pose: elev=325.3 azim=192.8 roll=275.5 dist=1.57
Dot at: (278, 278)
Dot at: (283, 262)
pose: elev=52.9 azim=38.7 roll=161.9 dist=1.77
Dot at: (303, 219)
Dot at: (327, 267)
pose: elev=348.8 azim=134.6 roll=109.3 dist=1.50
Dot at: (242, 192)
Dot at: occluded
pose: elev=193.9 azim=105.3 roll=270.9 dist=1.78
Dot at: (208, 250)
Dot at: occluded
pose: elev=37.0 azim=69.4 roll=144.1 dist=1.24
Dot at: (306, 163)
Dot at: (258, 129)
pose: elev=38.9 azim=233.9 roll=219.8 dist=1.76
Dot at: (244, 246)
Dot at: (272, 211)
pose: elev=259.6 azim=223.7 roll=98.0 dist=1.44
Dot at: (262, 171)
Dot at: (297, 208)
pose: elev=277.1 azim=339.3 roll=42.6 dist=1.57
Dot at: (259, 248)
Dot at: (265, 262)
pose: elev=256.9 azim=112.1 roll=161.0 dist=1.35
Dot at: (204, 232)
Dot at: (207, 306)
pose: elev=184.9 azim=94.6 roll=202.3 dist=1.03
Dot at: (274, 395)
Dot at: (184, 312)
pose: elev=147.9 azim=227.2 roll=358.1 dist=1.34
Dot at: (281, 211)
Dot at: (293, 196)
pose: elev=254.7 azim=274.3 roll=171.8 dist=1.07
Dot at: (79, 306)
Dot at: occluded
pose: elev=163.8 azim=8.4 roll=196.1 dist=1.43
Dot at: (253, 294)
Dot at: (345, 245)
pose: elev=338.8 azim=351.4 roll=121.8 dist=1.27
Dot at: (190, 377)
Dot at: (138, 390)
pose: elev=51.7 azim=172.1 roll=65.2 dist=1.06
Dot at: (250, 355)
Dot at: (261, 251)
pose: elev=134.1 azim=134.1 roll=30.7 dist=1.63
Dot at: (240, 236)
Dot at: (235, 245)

Problem to solve = Copy every row above line for line, with no change to any character.

Exercise solution =
pose: elev=325.3 azim=192.8 roll=275.5 dist=1.57
Dot at: (278, 278)
Dot at: (283, 262)
pose: elev=52.9 azim=38.7 roll=161.9 dist=1.77
Dot at: (303, 219)
Dot at: (327, 267)
pose: elev=348.8 azim=134.6 roll=109.3 dist=1.50
Dot at: (242, 192)
Dot at: occluded
pose: elev=193.9 azim=105.3 roll=270.9 dist=1.78
Dot at: (208, 250)
Dot at: occluded
pose: elev=37.0 azim=69.4 roll=144.1 dist=1.24
Dot at: (306, 163)
Dot at: (258, 129)
pose: elev=38.9 azim=233.9 roll=219.8 dist=1.76
Dot at: (244, 246)
Dot at: (272, 211)
pose: elev=259.6 azim=223.7 roll=98.0 dist=1.44
Dot at: (262, 171)
Dot at: (297, 208)
pose: elev=277.1 azim=339.3 roll=42.6 dist=1.57
Dot at: (259, 248)
Dot at: (265, 262)
pose: elev=256.9 azim=112.1 roll=161.0 dist=1.35
Dot at: (204, 232)
Dot at: (207, 306)
pose: elev=184.9 azim=94.6 roll=202.3 dist=1.03
Dot at: (274, 395)
Dot at: (184, 312)
pose: elev=147.9 azim=227.2 roll=358.1 dist=1.34
Dot at: (281, 211)
Dot at: (293, 196)
pose: elev=254.7 azim=274.3 roll=171.8 dist=1.07
Dot at: (79, 306)
Dot at: occluded
pose: elev=163.8 azim=8.4 roll=196.1 dist=1.43
Dot at: (253, 294)
Dot at: (345, 245)
pose: elev=338.8 azim=351.4 roll=121.8 dist=1.27
Dot at: (190, 377)
Dot at: (138, 390)
pose: elev=51.7 azim=172.1 roll=65.2 dist=1.06
Dot at: (250, 355)
Dot at: (261, 251)
pose: elev=134.1 azim=134.1 roll=30.7 dist=1.63
Dot at: (240, 236)
Dot at: (235, 245)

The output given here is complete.